[[ Supplied information open ]]

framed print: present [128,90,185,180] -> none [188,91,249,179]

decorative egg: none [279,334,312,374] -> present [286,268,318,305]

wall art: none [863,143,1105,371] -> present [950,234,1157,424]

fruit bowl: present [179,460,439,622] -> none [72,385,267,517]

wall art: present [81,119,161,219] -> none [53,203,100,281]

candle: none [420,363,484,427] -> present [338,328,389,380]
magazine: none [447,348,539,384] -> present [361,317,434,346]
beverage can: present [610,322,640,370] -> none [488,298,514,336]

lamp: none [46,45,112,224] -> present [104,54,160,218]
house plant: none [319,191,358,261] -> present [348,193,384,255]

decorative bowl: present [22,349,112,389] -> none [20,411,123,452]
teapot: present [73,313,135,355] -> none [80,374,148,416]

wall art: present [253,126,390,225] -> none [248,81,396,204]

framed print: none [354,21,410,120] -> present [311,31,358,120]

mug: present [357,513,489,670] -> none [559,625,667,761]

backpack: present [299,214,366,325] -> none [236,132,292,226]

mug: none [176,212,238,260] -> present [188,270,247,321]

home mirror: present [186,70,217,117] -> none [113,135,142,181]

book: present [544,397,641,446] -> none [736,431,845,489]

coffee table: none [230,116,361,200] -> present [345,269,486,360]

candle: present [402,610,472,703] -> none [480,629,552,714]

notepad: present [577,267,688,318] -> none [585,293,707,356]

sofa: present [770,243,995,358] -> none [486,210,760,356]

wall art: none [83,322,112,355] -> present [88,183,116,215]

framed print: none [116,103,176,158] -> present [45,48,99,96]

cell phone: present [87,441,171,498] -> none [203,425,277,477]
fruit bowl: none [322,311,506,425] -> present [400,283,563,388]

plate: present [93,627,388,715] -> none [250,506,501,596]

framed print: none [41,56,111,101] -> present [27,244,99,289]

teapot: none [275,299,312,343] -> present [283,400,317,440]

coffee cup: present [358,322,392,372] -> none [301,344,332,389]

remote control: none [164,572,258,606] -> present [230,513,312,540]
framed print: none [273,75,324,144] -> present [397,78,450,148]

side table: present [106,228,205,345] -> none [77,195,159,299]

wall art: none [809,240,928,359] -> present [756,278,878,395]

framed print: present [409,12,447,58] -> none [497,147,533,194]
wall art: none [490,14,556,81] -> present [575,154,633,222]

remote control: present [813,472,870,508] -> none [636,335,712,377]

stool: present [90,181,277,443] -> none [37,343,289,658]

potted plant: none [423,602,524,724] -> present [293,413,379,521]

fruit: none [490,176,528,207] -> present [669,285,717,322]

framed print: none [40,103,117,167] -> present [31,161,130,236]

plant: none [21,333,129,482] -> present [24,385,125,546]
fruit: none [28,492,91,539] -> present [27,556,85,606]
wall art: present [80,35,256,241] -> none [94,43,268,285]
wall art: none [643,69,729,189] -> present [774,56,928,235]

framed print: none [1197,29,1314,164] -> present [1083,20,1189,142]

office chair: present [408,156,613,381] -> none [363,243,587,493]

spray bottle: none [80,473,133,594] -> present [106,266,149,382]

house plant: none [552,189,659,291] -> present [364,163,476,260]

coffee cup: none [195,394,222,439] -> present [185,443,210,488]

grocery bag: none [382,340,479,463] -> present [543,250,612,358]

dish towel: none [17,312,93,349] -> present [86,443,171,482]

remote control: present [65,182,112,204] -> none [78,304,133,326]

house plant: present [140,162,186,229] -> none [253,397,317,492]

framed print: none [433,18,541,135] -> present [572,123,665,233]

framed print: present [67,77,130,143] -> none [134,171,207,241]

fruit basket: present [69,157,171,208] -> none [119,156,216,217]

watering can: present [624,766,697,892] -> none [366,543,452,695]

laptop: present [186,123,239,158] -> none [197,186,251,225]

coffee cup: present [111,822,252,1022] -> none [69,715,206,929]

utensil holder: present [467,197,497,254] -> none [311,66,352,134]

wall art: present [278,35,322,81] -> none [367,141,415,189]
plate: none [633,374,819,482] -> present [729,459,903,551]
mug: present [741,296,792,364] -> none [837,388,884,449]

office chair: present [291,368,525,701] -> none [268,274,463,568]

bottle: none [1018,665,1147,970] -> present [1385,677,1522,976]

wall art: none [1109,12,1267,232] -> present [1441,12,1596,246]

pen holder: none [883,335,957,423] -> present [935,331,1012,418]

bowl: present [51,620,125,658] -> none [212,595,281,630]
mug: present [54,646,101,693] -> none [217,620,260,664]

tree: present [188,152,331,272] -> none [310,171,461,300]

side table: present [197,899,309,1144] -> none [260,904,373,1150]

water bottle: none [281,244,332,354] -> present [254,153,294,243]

[[ Supplied information closed ]]

Requirement – Copy every record exactly, leaving each line intact.

Solution for this exercise –
framed print: present [128,90,185,180] -> none [188,91,249,179]

decorative egg: none [279,334,312,374] -> present [286,268,318,305]

wall art: none [863,143,1105,371] -> present [950,234,1157,424]

fruit bowl: present [179,460,439,622] -> none [72,385,267,517]

wall art: present [81,119,161,219] -> none [53,203,100,281]

candle: none [420,363,484,427] -> present [338,328,389,380]
magazine: none [447,348,539,384] -> present [361,317,434,346]
beverage can: present [610,322,640,370] -> none [488,298,514,336]

lamp: none [46,45,112,224] -> present [104,54,160,218]
house plant: none [319,191,358,261] -> present [348,193,384,255]

decorative bowl: present [22,349,112,389] -> none [20,411,123,452]
teapot: present [73,313,135,355] -> none [80,374,148,416]

wall art: present [253,126,390,225] -> none [248,81,396,204]

framed print: none [354,21,410,120] -> present [311,31,358,120]

mug: present [357,513,489,670] -> none [559,625,667,761]

backpack: present [299,214,366,325] -> none [236,132,292,226]

mug: none [176,212,238,260] -> present [188,270,247,321]

home mirror: present [186,70,217,117] -> none [113,135,142,181]

book: present [544,397,641,446] -> none [736,431,845,489]

coffee table: none [230,116,361,200] -> present [345,269,486,360]

candle: present [402,610,472,703] -> none [480,629,552,714]

notepad: present [577,267,688,318] -> none [585,293,707,356]

sofa: present [770,243,995,358] -> none [486,210,760,356]

wall art: none [83,322,112,355] -> present [88,183,116,215]

framed print: none [116,103,176,158] -> present [45,48,99,96]

cell phone: present [87,441,171,498] -> none [203,425,277,477]
fruit bowl: none [322,311,506,425] -> present [400,283,563,388]

plate: present [93,627,388,715] -> none [250,506,501,596]

framed print: none [41,56,111,101] -> present [27,244,99,289]

teapot: none [275,299,312,343] -> present [283,400,317,440]

coffee cup: present [358,322,392,372] -> none [301,344,332,389]

remote control: none [164,572,258,606] -> present [230,513,312,540]
framed print: none [273,75,324,144] -> present [397,78,450,148]

side table: present [106,228,205,345] -> none [77,195,159,299]

wall art: none [809,240,928,359] -> present [756,278,878,395]

framed print: present [409,12,447,58] -> none [497,147,533,194]
wall art: none [490,14,556,81] -> present [575,154,633,222]

remote control: present [813,472,870,508] -> none [636,335,712,377]

stool: present [90,181,277,443] -> none [37,343,289,658]

potted plant: none [423,602,524,724] -> present [293,413,379,521]

fruit: none [490,176,528,207] -> present [669,285,717,322]

framed print: none [40,103,117,167] -> present [31,161,130,236]

plant: none [21,333,129,482] -> present [24,385,125,546]
fruit: none [28,492,91,539] -> present [27,556,85,606]
wall art: present [80,35,256,241] -> none [94,43,268,285]
wall art: none [643,69,729,189] -> present [774,56,928,235]

framed print: none [1197,29,1314,164] -> present [1083,20,1189,142]

office chair: present [408,156,613,381] -> none [363,243,587,493]

spray bottle: none [80,473,133,594] -> present [106,266,149,382]

house plant: none [552,189,659,291] -> present [364,163,476,260]

coffee cup: none [195,394,222,439] -> present [185,443,210,488]

grocery bag: none [382,340,479,463] -> present [543,250,612,358]

dish towel: none [17,312,93,349] -> present [86,443,171,482]

remote control: present [65,182,112,204] -> none [78,304,133,326]

house plant: present [140,162,186,229] -> none [253,397,317,492]

framed print: none [433,18,541,135] -> present [572,123,665,233]

framed print: present [67,77,130,143] -> none [134,171,207,241]

fruit basket: present [69,157,171,208] -> none [119,156,216,217]

watering can: present [624,766,697,892] -> none [366,543,452,695]

laptop: present [186,123,239,158] -> none [197,186,251,225]

coffee cup: present [111,822,252,1022] -> none [69,715,206,929]

utensil holder: present [467,197,497,254] -> none [311,66,352,134]

wall art: present [278,35,322,81] -> none [367,141,415,189]
plate: none [633,374,819,482] -> present [729,459,903,551]
mug: present [741,296,792,364] -> none [837,388,884,449]

office chair: present [291,368,525,701] -> none [268,274,463,568]

bottle: none [1018,665,1147,970] -> present [1385,677,1522,976]

wall art: none [1109,12,1267,232] -> present [1441,12,1596,246]

pen holder: none [883,335,957,423] -> present [935,331,1012,418]

bowl: present [51,620,125,658] -> none [212,595,281,630]
mug: present [54,646,101,693] -> none [217,620,260,664]

tree: present [188,152,331,272] -> none [310,171,461,300]

side table: present [197,899,309,1144] -> none [260,904,373,1150]

water bottle: none [281,244,332,354] -> present [254,153,294,243]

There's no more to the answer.